@sami cat - to be fair on your therapist, my therapist has talked a lot lately about how much progress I've made over the last few months and I didn't really see it until a few weeks ago when I realised that I'd stopped dissociating. Not that I liked that development - still don't - but I can now see how much more present I am in sessions, which I can appreciate is big progress, even though it feels scary and uncomfortable to not have it any more. So I think it's very possible that he's right and you are making progress but you just can't see it for yourself yet.

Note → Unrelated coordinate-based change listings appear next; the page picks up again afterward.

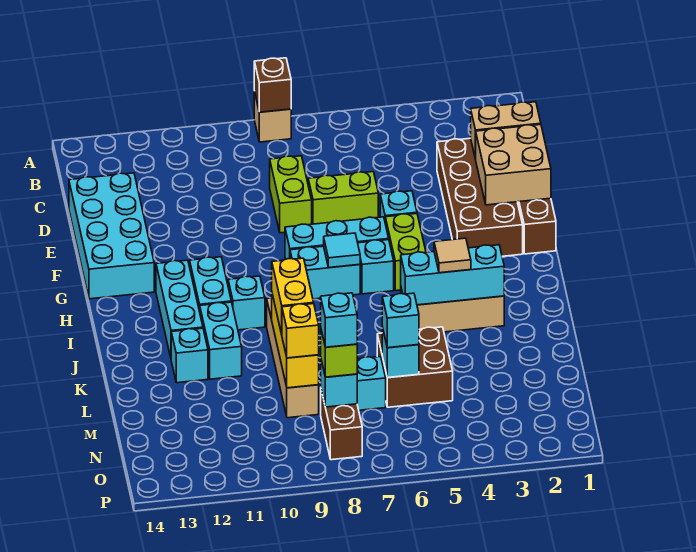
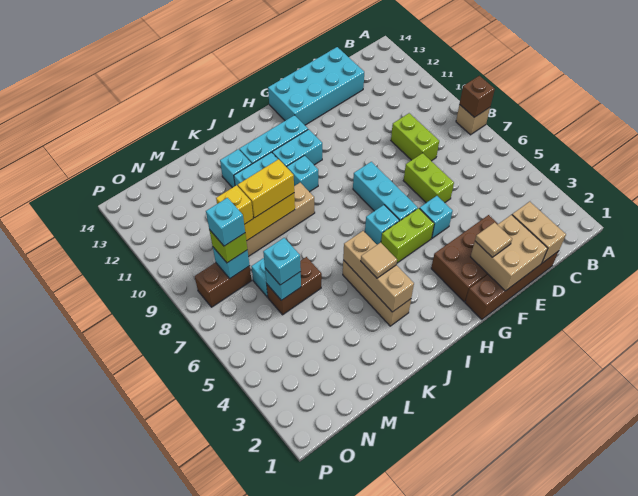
brown brick D2:G3 level 1 -> brown brick E2:G3 level 1
lime brick D8:E8 level 1 -> lime brick D8:D9 level 1
none -> tan tile F2 level 3
cyan brick H7:H8 level 1 -> none
cyan tile H7 level 2 -> none
cyan brick J3:J5 level 2 -> tan brick J3:J5 level 2
brown brick L5:M6 level 1 -> brown brick L6:M6 level 1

The other stuff though...I really think he started pushing a month ago because he knew he was leaving soon and wanted to see how much further he could take you before he stopped working with you. And the fact that that time/that change in pace and focus in the therapy coincided with a worsening of your symptoms...I'd have thought it should have been clear to both him and your psychiatrist that the treatment you'd been having was too much, too soon and was having a negative impact. I don't see a psychiatrist and don't take any meds so perhaps I don't really know what I'm talking about here, but their response of just upping your meds while keeping the accelerator pedal flat to the floor in therapy sessions seems unhelpful to me.
Has your change in meds alleviated any symptoms? Particularly around cutting?
My therapist often tells me how smart and articulate I am, but I never get the impression that she thinks that means l'll make progress more quickly than someone else. In fact, I think my brain often gets in the way....I intellectualise things to avoid connecting with my feelings, I overthink thinks, I talk a good talk to try to back up my case when I'm really just presenting a heap of cognitive distortions, I talk about, talk about, talk about (very articulately) simply to avoid actually sitting with how I feel and experiencing those emotions in the moment... rather than speed things up, I think all these things potentially slow things down. I don't consciously mean to do them. And I used to get really frustrated with myself after sessions when I realised that's what I'd spent a lot of time doing. Now I try to accept that if that's what I end up doing, it's for a reason. And that reason is likely to be because I'm not ready to go there with the emotional stuff just yet. And my therapist sees that - saw it way before I did - and never tries to push. She always says we must be patient and wait and that 'smashing a nut with a sledgehammer' or forcing the trauma open with a crowbar is irresponsible and counter-productive and tends to do more harm than good.
When do you have your first session with the new therapist?